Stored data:
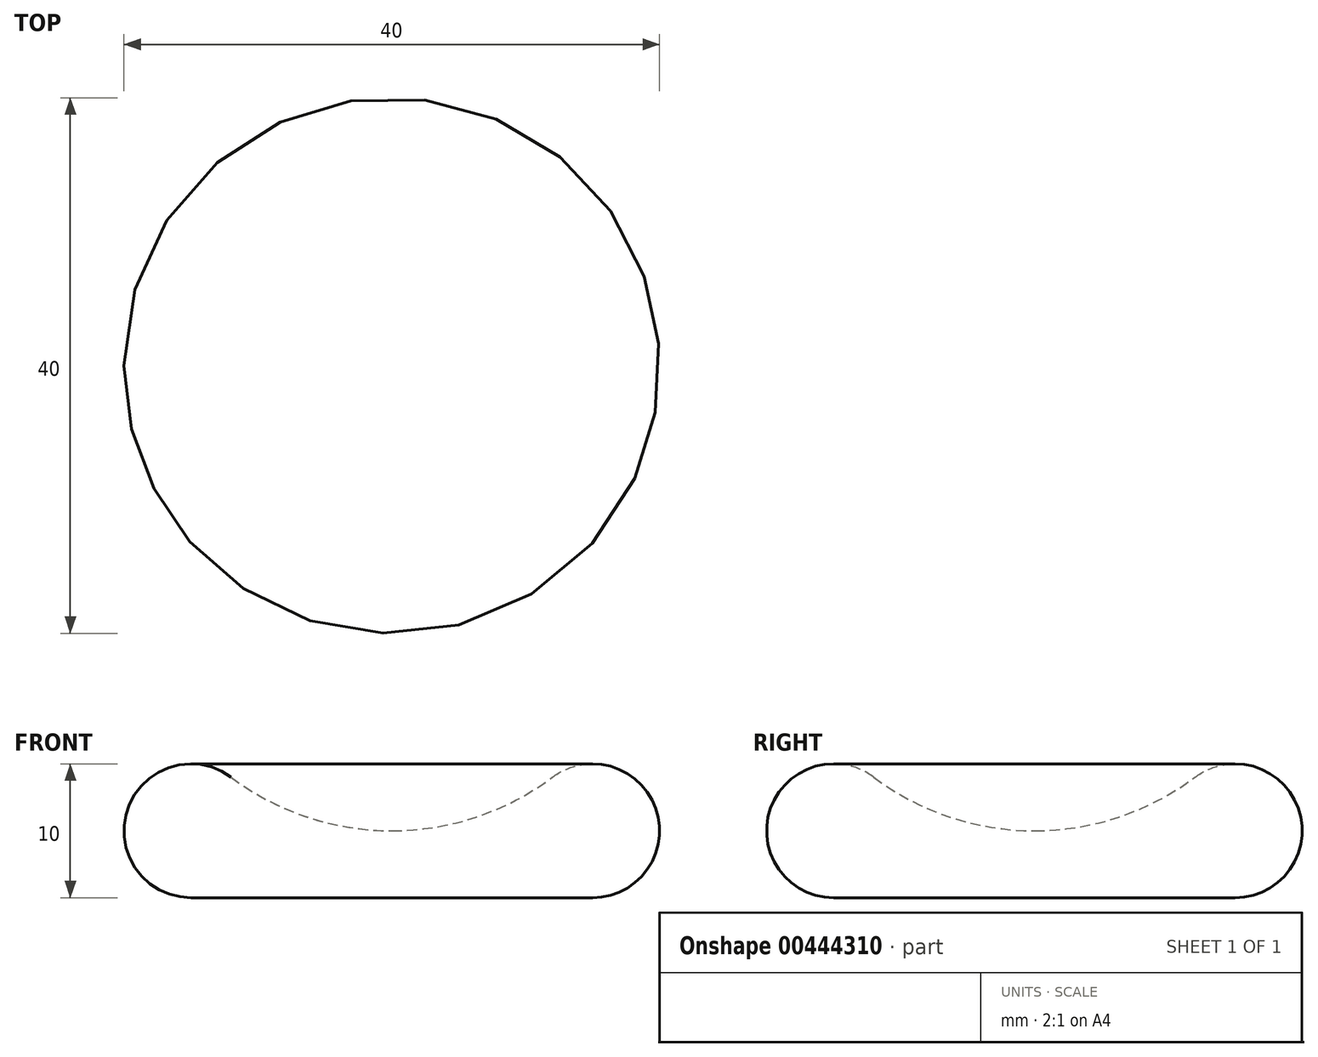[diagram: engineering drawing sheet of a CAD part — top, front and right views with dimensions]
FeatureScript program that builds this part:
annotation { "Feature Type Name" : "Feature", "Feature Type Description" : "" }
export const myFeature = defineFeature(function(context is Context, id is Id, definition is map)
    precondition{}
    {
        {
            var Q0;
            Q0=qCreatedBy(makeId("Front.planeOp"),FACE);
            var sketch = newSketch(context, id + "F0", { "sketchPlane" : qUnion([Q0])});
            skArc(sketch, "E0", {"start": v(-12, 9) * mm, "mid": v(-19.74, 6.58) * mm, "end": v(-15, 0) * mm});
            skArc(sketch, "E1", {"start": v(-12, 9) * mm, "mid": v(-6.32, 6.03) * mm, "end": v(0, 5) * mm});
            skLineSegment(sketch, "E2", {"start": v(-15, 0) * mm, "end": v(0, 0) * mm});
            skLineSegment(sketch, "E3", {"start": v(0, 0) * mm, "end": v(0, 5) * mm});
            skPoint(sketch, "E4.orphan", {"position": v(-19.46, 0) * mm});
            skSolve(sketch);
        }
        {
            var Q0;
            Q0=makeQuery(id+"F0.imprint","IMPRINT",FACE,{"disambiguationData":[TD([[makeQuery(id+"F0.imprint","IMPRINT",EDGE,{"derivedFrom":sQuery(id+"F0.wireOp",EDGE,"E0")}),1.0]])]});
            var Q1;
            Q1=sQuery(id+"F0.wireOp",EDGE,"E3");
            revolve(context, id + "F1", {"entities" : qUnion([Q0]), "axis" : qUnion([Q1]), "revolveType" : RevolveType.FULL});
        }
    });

WRITTEN PROBLEM:
Please return all of the lines above character for character, leaving out the pictures.

CORRECT RESPONSE:
[diagram: engineering drawing sheet of a CAD part — top, front and right views with dimensions]
FeatureScript program that builds this part:
annotation { "Feature Type Name" : "Feature", "Feature Type Description" : "" }
export const myFeature = defineFeature(function(context is Context, id is Id, definition is map)
    precondition{}
    {
        {
            var Q0;
            Q0=qCreatedBy(makeId("Front.planeOp"),FACE);
            var sketch = newSketch(context, id + "F0", { "sketchPlane" : qUnion([Q0])});
            skArc(sketch, "E0", {"start": v(-12, 9) * mm, "mid": v(-19.74, 6.58) * mm, "end": v(-15, 0) * mm});
            skArc(sketch, "E1", {"start": v(-12, 9) * mm, "mid": v(-6.32, 6.03) * mm, "end": v(0, 5) * mm});
            skLineSegment(sketch, "E2", {"start": v(-15, 0) * mm, "end": v(0, 0) * mm});
            skLineSegment(sketch, "E3", {"start": v(0, 0) * mm, "end": v(0, 5) * mm});
            skPoint(sketch, "E4.orphan", {"position": v(-19.46, 0) * mm});
            skSolve(sketch);
        }
        {
            var Q0;
            Q0=makeQuery(id+"F0.imprint","IMPRINT",FACE,{"disambiguationData":[TD([[makeQuery(id+"F0.imprint","IMPRINT",EDGE,{"derivedFrom":sQuery(id+"F0.wireOp",EDGE,"E0")}),1.0]])]});
            var Q1;
            Q1=sQuery(id+"F0.wireOp",EDGE,"E3");
            revolve(context, id + "F1", {"entities" : qUnion([Q0]), "axis" : qUnion([Q1]), "revolveType" : RevolveType.FULL});
        }
    });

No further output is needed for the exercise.